Kum Chee died in 1948 after an operation. She was still in her early twenties, leaving behind four young children, the eldest of whom was five years old and the youngest barely two years. Datuk Yeap was deeply grieved by her death. Some three years later, on 22 December 1951 Datuk Yeap married Kum Chee's younger sister Hooi Sooi Wan, then 20 years old. The marriage was conducted in Homestead according to Chinese rites and custom in the presence of Yeap Chor Ee and Lee Cheng Kin and others. In 1957 Datuk Yeap married another wife, Gan Chiew Heang, who gave birth to three daughters.

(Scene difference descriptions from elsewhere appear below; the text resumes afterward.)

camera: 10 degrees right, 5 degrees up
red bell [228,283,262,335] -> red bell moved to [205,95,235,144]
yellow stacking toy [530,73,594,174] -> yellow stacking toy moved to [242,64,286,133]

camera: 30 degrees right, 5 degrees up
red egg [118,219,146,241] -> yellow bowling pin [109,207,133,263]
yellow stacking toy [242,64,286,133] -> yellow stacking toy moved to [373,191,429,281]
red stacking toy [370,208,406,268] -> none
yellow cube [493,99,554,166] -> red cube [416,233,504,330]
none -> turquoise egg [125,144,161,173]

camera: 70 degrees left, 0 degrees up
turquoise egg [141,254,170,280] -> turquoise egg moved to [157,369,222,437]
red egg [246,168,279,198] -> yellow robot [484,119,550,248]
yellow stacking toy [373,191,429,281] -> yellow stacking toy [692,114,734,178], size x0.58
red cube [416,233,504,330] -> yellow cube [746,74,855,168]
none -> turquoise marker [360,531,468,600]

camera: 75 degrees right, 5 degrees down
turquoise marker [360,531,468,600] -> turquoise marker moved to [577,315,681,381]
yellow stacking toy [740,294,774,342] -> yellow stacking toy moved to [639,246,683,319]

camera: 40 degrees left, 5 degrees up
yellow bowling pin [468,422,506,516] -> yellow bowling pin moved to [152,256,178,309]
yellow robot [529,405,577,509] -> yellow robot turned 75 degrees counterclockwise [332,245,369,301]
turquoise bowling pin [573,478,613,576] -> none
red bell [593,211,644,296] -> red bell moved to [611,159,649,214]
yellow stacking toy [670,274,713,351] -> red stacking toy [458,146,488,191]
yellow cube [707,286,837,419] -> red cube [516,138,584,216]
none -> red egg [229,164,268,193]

A Full List of Datuk Yeap Hock Hoe's wives:

- Ida Oei (Daughter of Chinese Indonesian Businessman, Oei Tiong Ham married in 1933), who divorced shortly after the birth of a son, Francis Yeap.
- Julie Phang (m. 1942), who later left Homestead and remarried.
- Hooi Kum Chee (m. ~ 1943), who died in 1948, after an operation;
- Yam Kim Lian (m. 1944), who lived at Selamat Lane with her children;
- Hooi Sooi Wan (m. 1951); who is Hooi Kum Chee's younger sister;
- Gan Chiew Heang (m. 1957).

A Full List of Yeap Hock Hin's wives:
- Teoh Phaik Kheng
- Lee Swee Ean, who died peacefully in 2021;

==Family museum==
A private family gallery/museum in Penang has been opened - House of Yeap Chor Ee. The museum, traditionally known as the Kau Kheng Choo (Nine Houses), was originally the home of Yeap Chor Ee before Homestead. Yeap Leong Huat had opened it to celebrate the life and achievements of his grandfather. The gallery, located on Lebuh Penang, Penang, Malaysia, displays the collection from Homestead and Yeap Chor Ee's other interests.

A family tree is also displayed in the gallery, and other descendants of Yeap Chor Ee can add themselves to the tree by writing in. The current family tree, spanning three generations of the Yeap family, is included in the attached photo of this section.